By following these tips, you’ll be able to provide clear and specific information that will help ensure that you get the correct answer the first time.
Great advice… and the egotostical parts of me think I already did that… but I’m starting to have enough confidence in this technology for these sort of tasks that I’m pretty sure I didn’t do it well enough. Either way the advice is excellent and is something I think everyone can take on board when asking for help! You have to help others to help yourself!
Summary
Getting back to the point of this article I think this demonstrates another fantastic way to help every user get more from a sophisticated tool like Trados Studio. Most of the time the use cases are relatively simple for an experienced user to solve on their own, but with the help of AI technology like this even a relative novice is able to tackle some pretty sophisticated problems in their localization process.
I was thinking as I wrote this article how we are right now at a point where we are no longer just talking about the dangers of AI, we are all actually able to witness and experience its potential to change our lives in many areas.

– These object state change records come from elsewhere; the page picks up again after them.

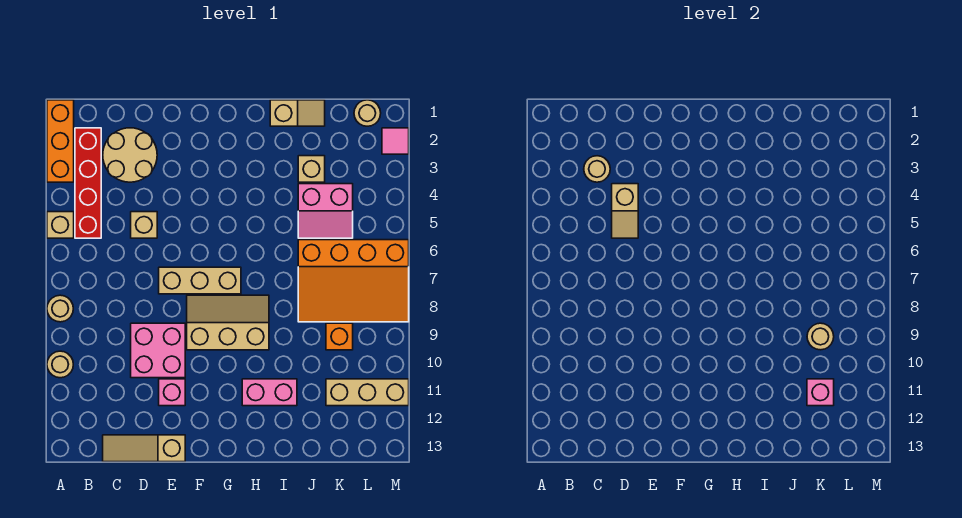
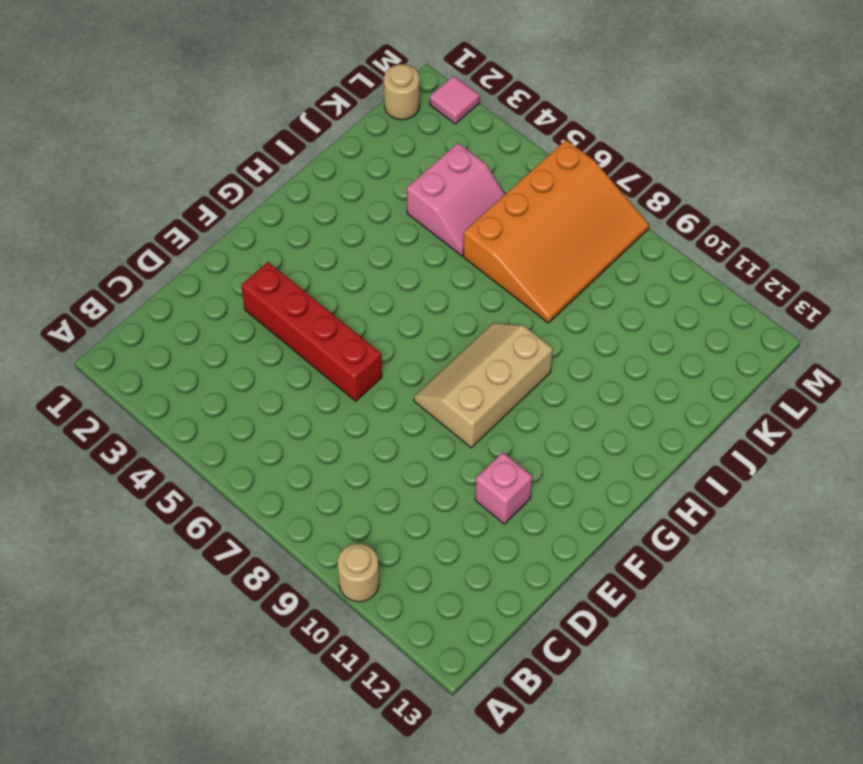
red brick E3:E6 level 1 -> red brick B2:B5 level 1
none -> orange brick A1:A3 level 1
none -> tan brick A5 level 1
none -> tan round brick A8 level 1

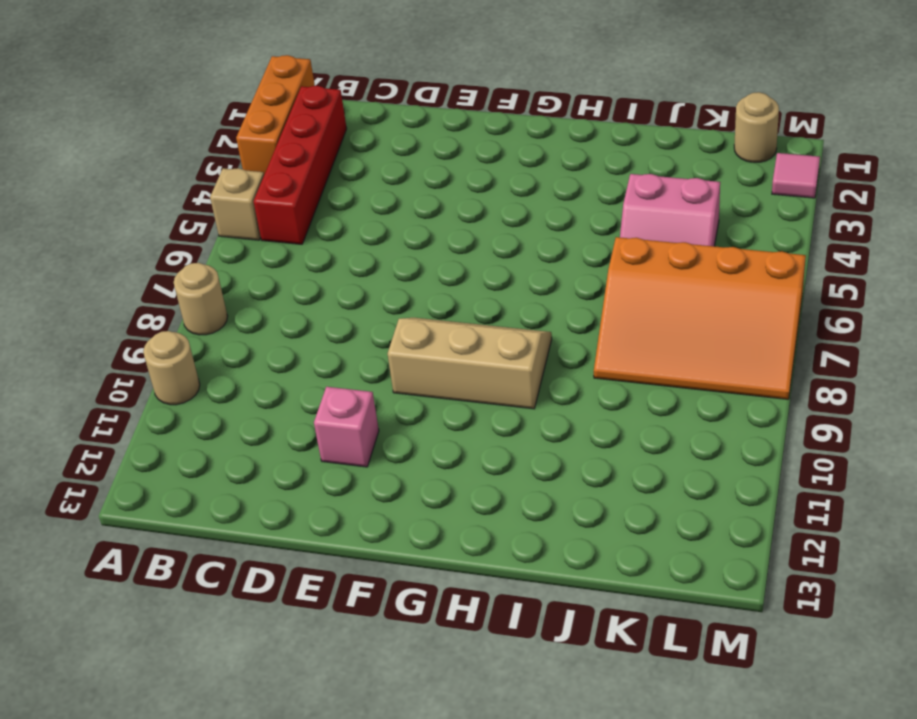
none -> tan round brick C2:D3 level 1
none -> tan slope C13:E13 level 1 top E
none -> tan brick D5 level 1

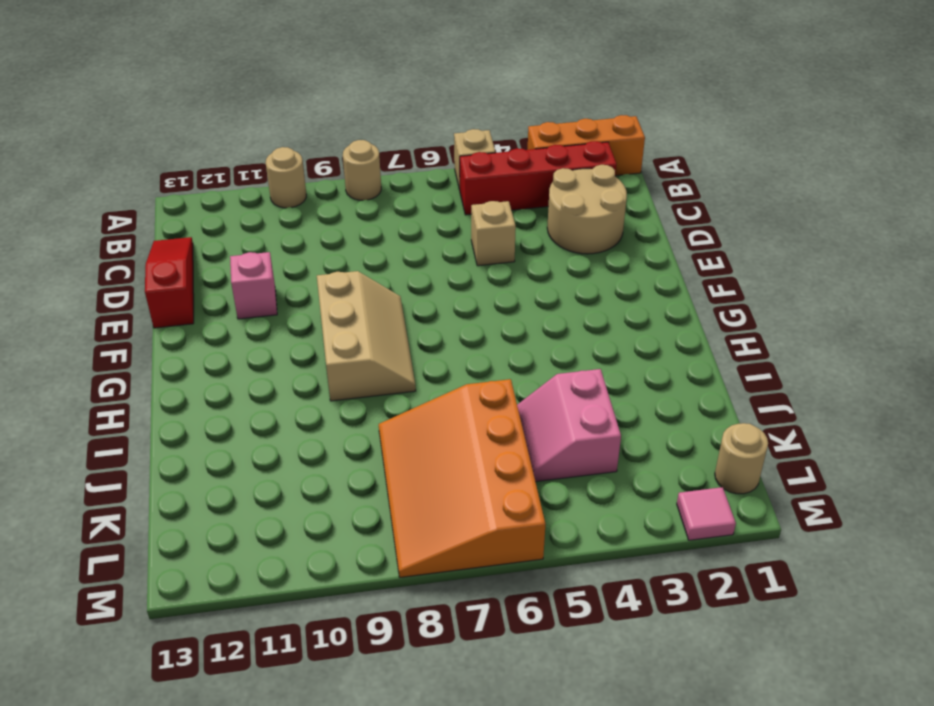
red slope C13:E13 level 1 top E -> tan slope C13:E13 level 1 top E
none -> pink brick D9:E10 level 1
none -> tan brick E7:G7 level 1
none -> pink brick H11:I11 level 1

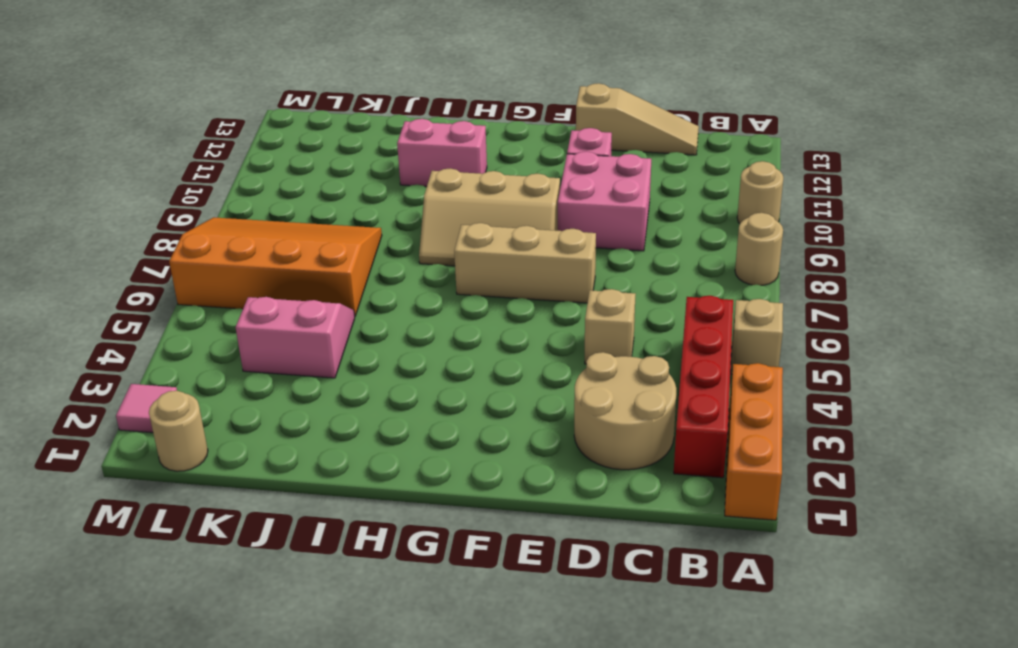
none -> tan slope I1:J1 level 1 top I
none -> tan brick J3 level 1
none -> orange brick K9 level 1

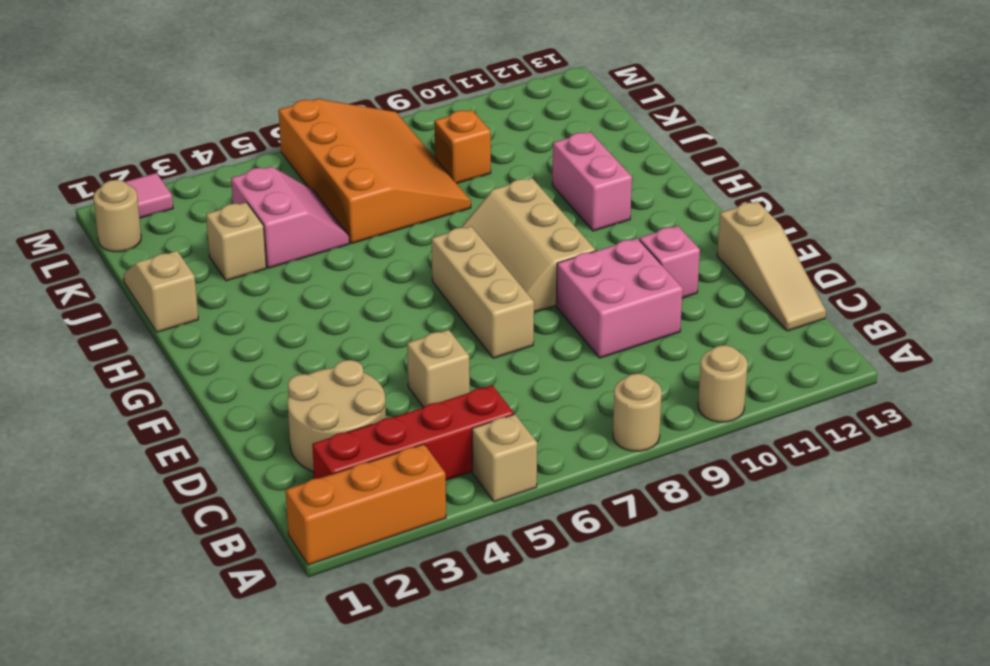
none -> tan brick K11:M11 level 1
none -> tan round brick C3 level 2
none -> tan slope D4:D5 level 2 top 4

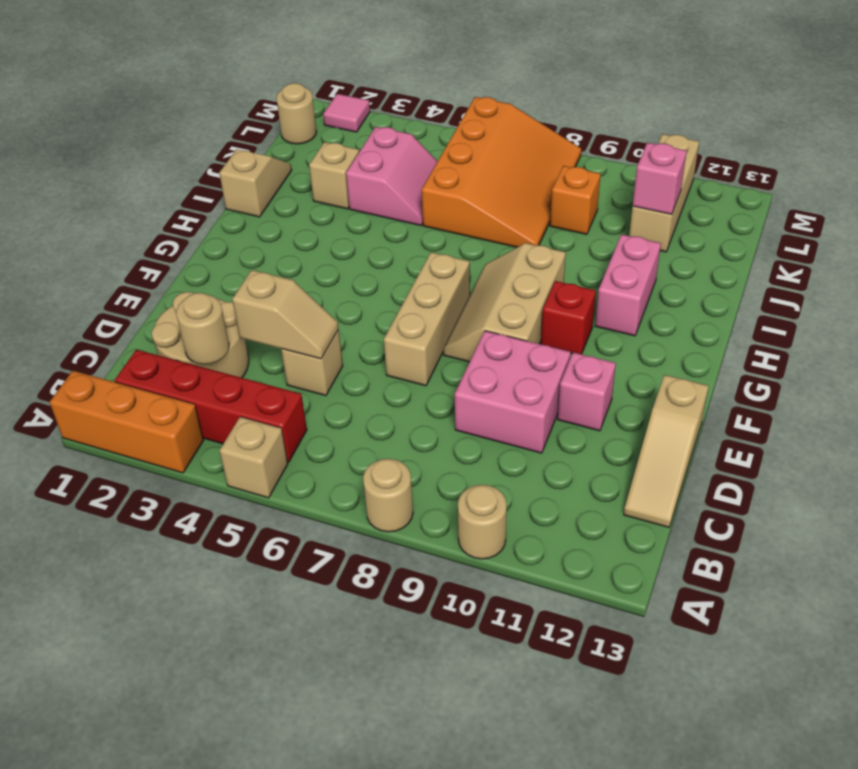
red brick G10 level 1 -> none
none -> tan round brick K9 level 2

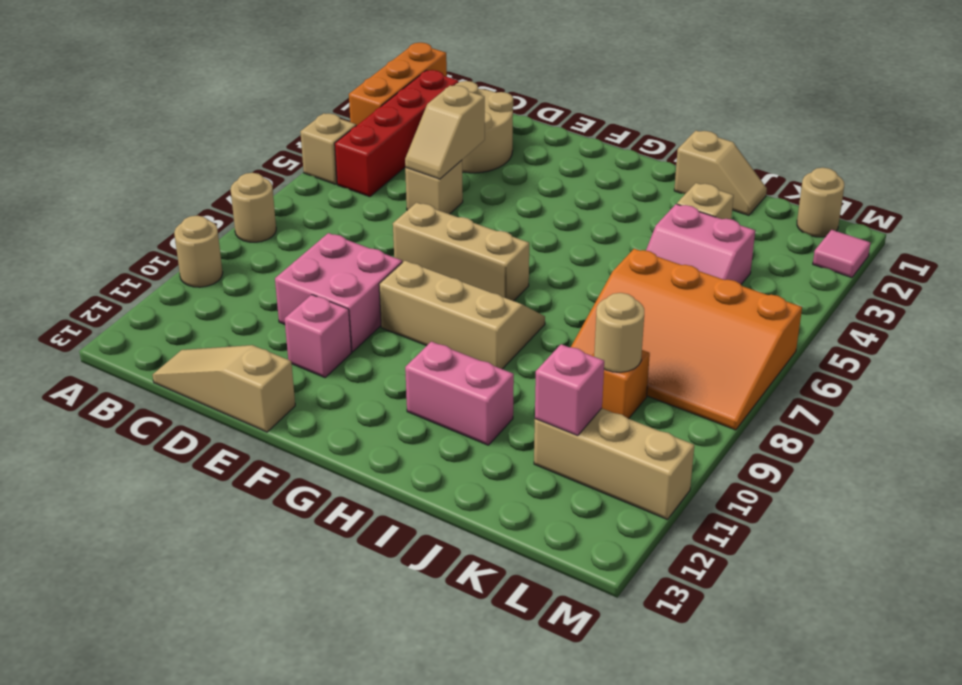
none -> tan round brick C3 level 2

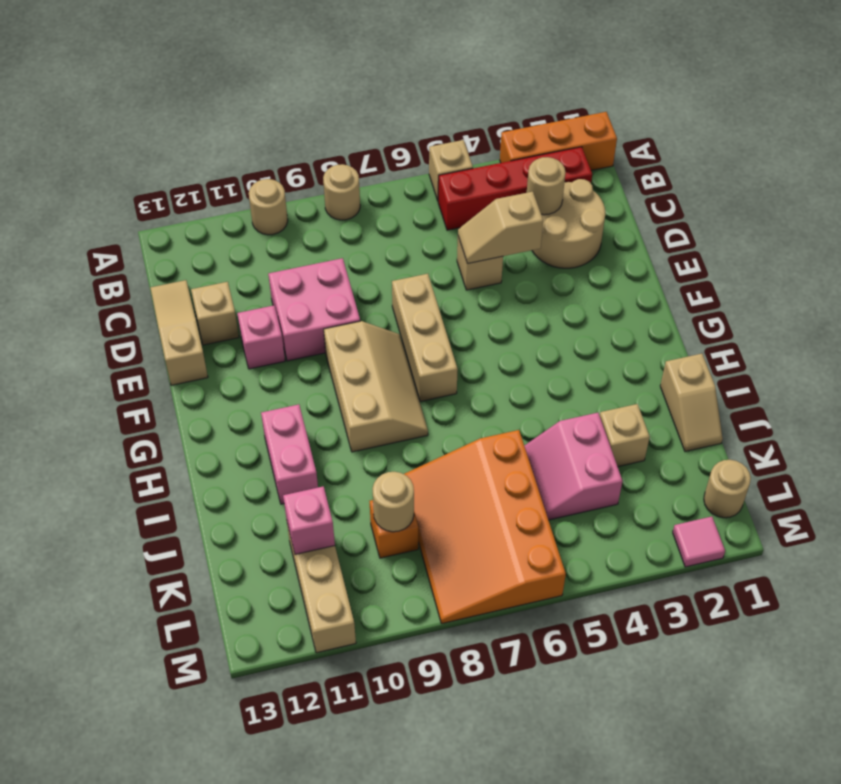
tan brick D12 level 1 -> none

Yesterday, late afternoon, I was trying to help get an agenda completed for an event we’re planning and needed to write several interesting titles and synopsis for presentations that hadn’t been prepared yet. This same technology helped me do this in minutes, and I have to say far better than I could have done it myself!
It’s very difficult not to get excited about the capabilities of this technology but I think a balanced view is really important. We can’t ignore it and we have to think about the implications from all sides. Does it mean the technology is replacing me, or does it mean it’s simply making me more productive than I could possibly be without it? Could it do everything I do today? I think we’re still a long way off the sort of intelligence that could replace me completely… and in some ways I hope I don’t live to see it… and I’m not ready to go any time soon! At least not until I see more evidence of us being more responsible about peoples lives in the future and how we ensure everyone can live a fulfilling life when we have technology doing our work for us.
A few years ago I wrote an article called “Information 4.0… we’re all doomed!“. I think the ending paragraphs are still relevant today.
All in all I like to focus on the opportunity, and even though we read all the time about how these new technologies will steal our jobs I think it’s important to think about the new ones that will come around as a result of these advancements. There’s one thing for sure… we can’t stop the progress but we can help to shape it.
It’s always easy to complain about things and be negative… much harder to see the opportunity. But now’s the time to start looking and if we keep a sense of perspective and realism around the real capabilities of a machine I think there will be plenty… embrace the change!
I read this blog and found it interesting – although I have absolutely no idea what an XPath is, so a lot of it was lost on me. However, my experiences of ChatGPT have been similar when asking more complex issues. I also had to push the AI into the right direction a couple of times before getting the right answer. However, what I would really like to ask is if it will soon be possible to integrate ChatGPT into Studio as an MT service? At least working with Finnish, it does a better job than any other MT I have tried. I think Grammarly are working with them as well. I would even be willing to pay for such an add-on.
Maybe take a look at this article if you’re interested to learn what XPath is and how it’s relevant to Trados Studio?
On ChatGPT as an MT service… the answer is yes. We are working on a plugin you can learn about here that will have the ability to also work as an MT provider. But also note you could use it already courtesy of these two apps… Custom.MT and/or Intento.